We can change that. It is basically possible to adjust all elements of your visualization. Quite many of them can be adjusted
by referring to the axis
object and modifying different parameters from there.
The following parts where we adjust the asthetics of the subplots might be a bit difficult to understand, but don’t worry if you don’t understand everything. With other data types of data (other than time data) modifying e.g. the tick intervals is much easier.
Let’s first clean all the x-axis ticks. We can do that by going through all the axis and setting an empty list as ticks.
At the same time we can specify that the y-ticks should be visible every 5 degree intervals. For this purpose, we can take advantage of arange()
function from numpy module. We can also set the size of our ticklabels larger at this point.
In [44]: yticks = np.arange(start=-25, stop=31, step=5)
for ax in [ax11, ax12, ax21, ax22]:
# Clear x axis ticks
ax.get_xaxis().set_ticks([])
# Specifu y-axis ticks
ax.yaxis.set_ticks(yticks)
# Specify major tick-label sizes larger
ax.tick_params(axis='both', which='major', labelsize=12)
Let’s specify that we want to have daily ticks for all our plots. This can be done by utilizing a specific functionality from matplotlib called dates
that we can use to specify the ticks.
This part is quite advanced plotting, so again, do not worry if you don’t understand everything.
from matplotlib import dates
# Iterate over all four axes that we have and apply same procedures to each one of them
for ax in [ax11, ax12, ax21, ax22]:
# Set minor ticks with day numbers
ax.xaxis.set_minor_locator(dates.DayLocator(interval=7))
ax.xaxis.set_minor_formatter(dates.DateFormatter('%d'))
# Set major ticks with month names
ax.xaxis.set_major_locator(dates.MonthLocator())
ax.xaxis.set_major_formatter(dates.DateFormatter('\n%b'))
Perfect now we have similar scales for all of our subplots.
As a last step let’s add text on top of the plots to specify the seasons. Adding text on top of your plot
can be done easily with text()
function. When using the text()
function you need to specify (at least)
the x-position, y-position and the text which will be added to the plot.
Let’s specify the location for the Winter, Spring, Summer and Fall annotations.
In here, we can use the same y-position for all of our plots.

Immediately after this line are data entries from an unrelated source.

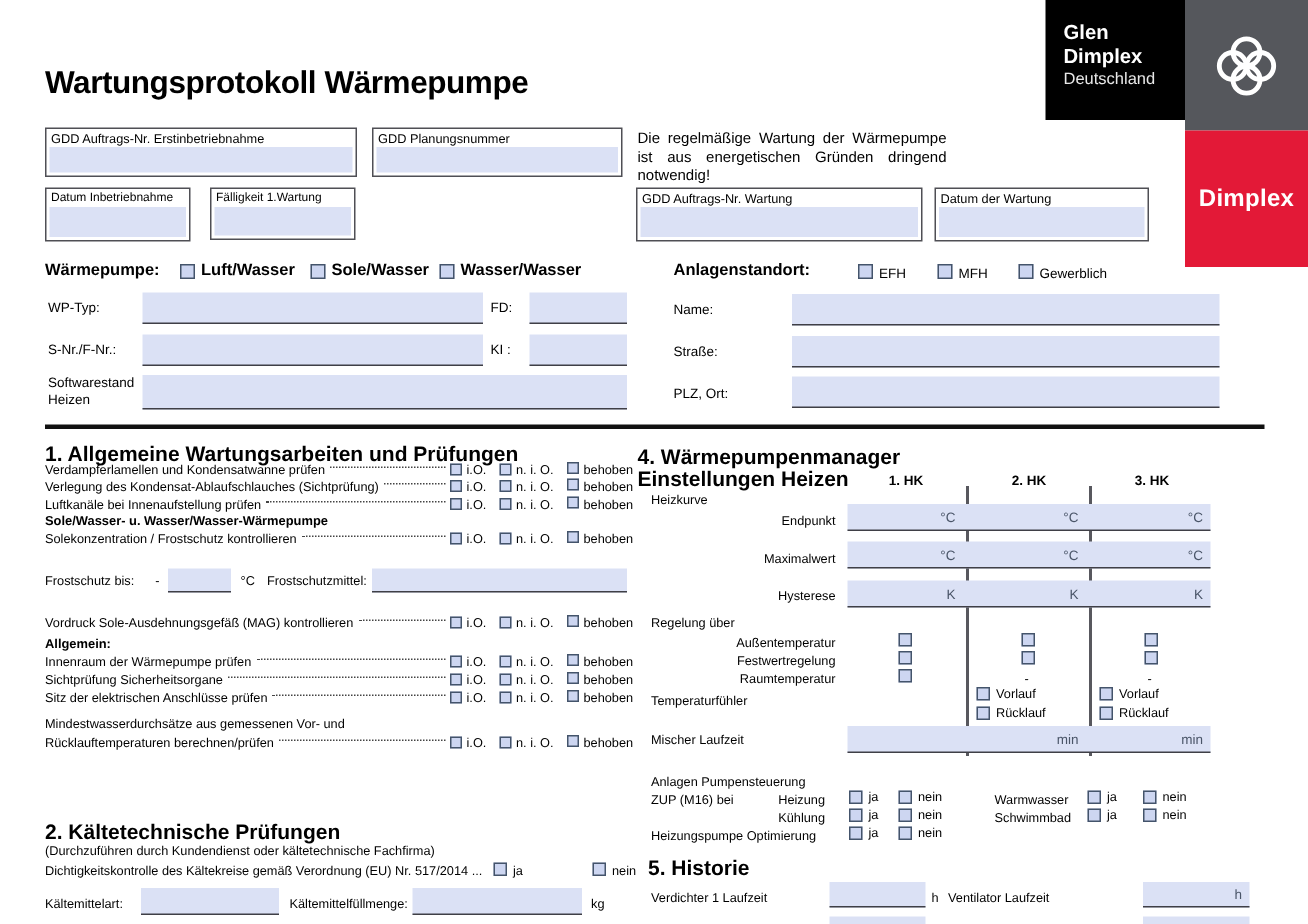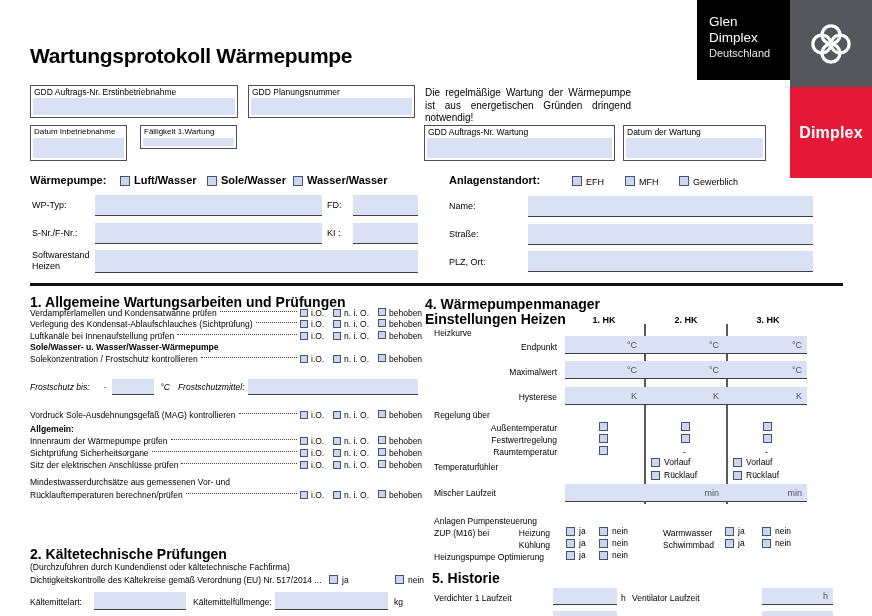--- a/index.html
+++ b/index.html
@@ -38,7 +38,7 @@
   
   .logo-black{position:absolute;left:697px;top:0;width:93px;height:80px;background:#000;color:#fff;
               padding:14px 0 0 12px;box-sizing:border-box;}
-  .logo-black .gd1{font-size:13.5px;font-weight:normal;line-height:16px;}
+  .logo-black .gd1{font-size:13.5px;font-weight:bold;line-height:16px;}
   .logo-black .gd2{font-size:11px;line-height:15px;color:#e8e8e8;}
   .logo-gray{position:absolute;left:790px;top:0;width:82px;height:87px;background:#55575C;
              display:flex;align-items:center;justify-content:center;}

However, with x-position we need to specify the position as
datetime()
objects because the x-axis includes datetime values.
In [45]: all_y = -23
In [46]: wint_x = datetime(2013, 2, 10)
In [47]: spr_x = datetime(2013, 5, 10)
In [48]: sum_x = datetime(2013, 8, 7)
In [49]: fal_x = datetime(2013, 11, 18)
Let’s add those texts on top of our subplots.
In [50]: ax11.text(wint_x, all_y, 'Winter', size=16);
In [51]: ax12.text(spr_x, all_y, 'Spring', size=16);
In [52]: ax21.text(sum_x, all_y, 'Summer', size=16);
In [53]: ax22.text(fal_x, all_y, 'Fall', size=16);
Let’s add a common Y-label for the figure and a title, this can be done by adding another subplot that covers the area of the whole Figure and adding labels on top of that.
In [54]: fig.add_subplot(111, frameon=False);
Let’s make sure that there are no ticks or labels added
In [55]: plt.grid('off')
In [56]: plt.tick_params(labelcolor='none', top='off', bottom='off', left='off', right='off')
Let’s now add common y-label and a title for our plot.
In [57]: plt.ylabel("Temperature in Celsius", size=22, family='Arial');
In [58]: plt.title("Seasonal variations in temperature", size=22, family='Arial');
By calling plt.tightlayout()
it is possible to remove most of the extra whitespace around your figure.
In [59]: plt.tight_layout()
Finally, we can save our subplot to disk in a similar manner as before.
In [60]: plt.savefig("Temperature_seasons_subplot.png", dpi=300)
And voilá! Now we have a fairly nice looking figure with four subplots. Now you know few really useful tricks how to manipulate the aesthetics of your plot, and how to create subplots which is really useful skill to learn! Now it is time to be creative and practice your visualization skills with an exercise.